La experiencia, digamos adulta, tuvo lugar muchísimos años después cuando, trabajando para una empresa norteamericana, me hallaba en la terminal del aeropuerto del Prat esperando la salida del vuelo que me llevaría al aeropuerto británico de Heathrow, donde debía tomar otro vuelo hasta San Francisco. El primer vuelo era operado por Iberia y el segundo por British Airways. Tan pronto como nos anunciaron que el vuelo de Iberia llevaba un retaso de unas dos horas, se formó un remolino que viajeros, inquietos y quejumbrosos, de entre los cuales sobresalió un norteamericano que, como yo y algunos pasajeros más, debíamos tomar el mismo vuelo de enlace hasta San Francisco.
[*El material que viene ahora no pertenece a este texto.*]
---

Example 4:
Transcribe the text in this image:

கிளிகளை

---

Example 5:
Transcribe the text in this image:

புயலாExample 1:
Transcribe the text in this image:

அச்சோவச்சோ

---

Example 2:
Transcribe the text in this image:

En unos minutos, el yanqui se erigió en líder de una revuelta, congregando al grupo de pasajeros que, como él, perderíamos nuestro vuelo de conexión a San Francisco. Como, lógicamente, sus protestas no consiguieron que la compañía, o quien fuera el responsable del retraso, solventara la demora que irremediablemente nos condenaba a perder nuestro enlace, optó por azuzar al grupo de afectados con un repetitivo e incansable stick together, stick together, indicando así la necesidad imperiosa de hacer piña ante esa eventualidad y no separarnos bajo ningún concepto pues insistía, en buena lógica, en que al llegar a Heathrow sería mucho más fácil que nos reubicaran en otro vuelo cuantos más fuéramos los reclamantes.
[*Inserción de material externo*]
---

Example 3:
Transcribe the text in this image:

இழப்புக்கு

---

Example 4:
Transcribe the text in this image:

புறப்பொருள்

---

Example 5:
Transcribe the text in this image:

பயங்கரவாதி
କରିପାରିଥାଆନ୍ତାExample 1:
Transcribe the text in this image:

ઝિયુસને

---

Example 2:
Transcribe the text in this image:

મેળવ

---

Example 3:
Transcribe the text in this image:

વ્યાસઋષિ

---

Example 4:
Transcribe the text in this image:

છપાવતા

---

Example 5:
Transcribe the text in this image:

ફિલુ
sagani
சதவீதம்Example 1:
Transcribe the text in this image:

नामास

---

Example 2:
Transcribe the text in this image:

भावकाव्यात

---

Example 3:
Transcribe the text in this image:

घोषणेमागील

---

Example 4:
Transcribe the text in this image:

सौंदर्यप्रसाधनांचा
Yo, confiando en esa posibilidad (por aquel entonces todavía no había perdido mi virginidad ingenua), me tranquilicé pensando que un líder como aquel encabezaría la marcha de afectados hacia el mostrador de la British Airways y que, de un modo u otro, volaríamos a San Francisco sin tener que perder veinticuatro horas y pasar la noche en algún hotel londinense. Pero sólo llegar a Healthrow y abrirse las puertas del avión, una desbandada humana se precipitó hacia la terminal y con un mudo sálvese quien pueda todos, empezando por el norteamericano que lideró la revuelta, desaparecieron en un santiamén y yo, situado en las últimas filas, por mucho que corrí, me quedé sólo ante el peligro y, al cabo de unas horas, en una habitación de un hotel de la periferia del aeropuerto.

Niños o adultos niños, egoístas o irreflexivos, qué más da; el caso es que, en estas dos historias, todos obraron de forma similar, unos involuntaria e inconscientemente, como niños que eran, y otros interesada y deliberadamente, solo pensando en su provecho, lo que les hace especialmente perversos.
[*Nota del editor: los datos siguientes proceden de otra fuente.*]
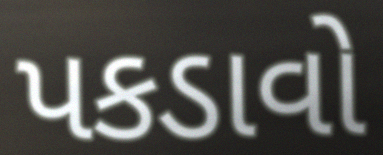
પકડાવોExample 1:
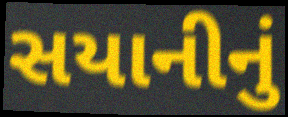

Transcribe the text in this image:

સયાનીનું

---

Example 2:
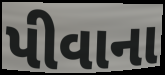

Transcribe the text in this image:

પીવાના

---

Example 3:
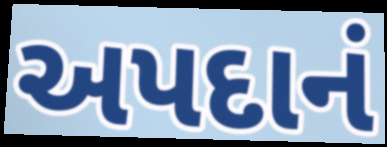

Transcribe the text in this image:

Así pues, creo que el comportamiento egoísta, incívico, negligente o irresponsable, es decir el mal comportamiento, no entiende de edades, de épocas ni de fronteras. En todas partes, ante un problema que afecta a un colectivo reducido, en lugar de “la unión hace la fuerza” se aplica el “sálvese quien pueda”, porque, de hecho, “en todas partes cuecen habas”.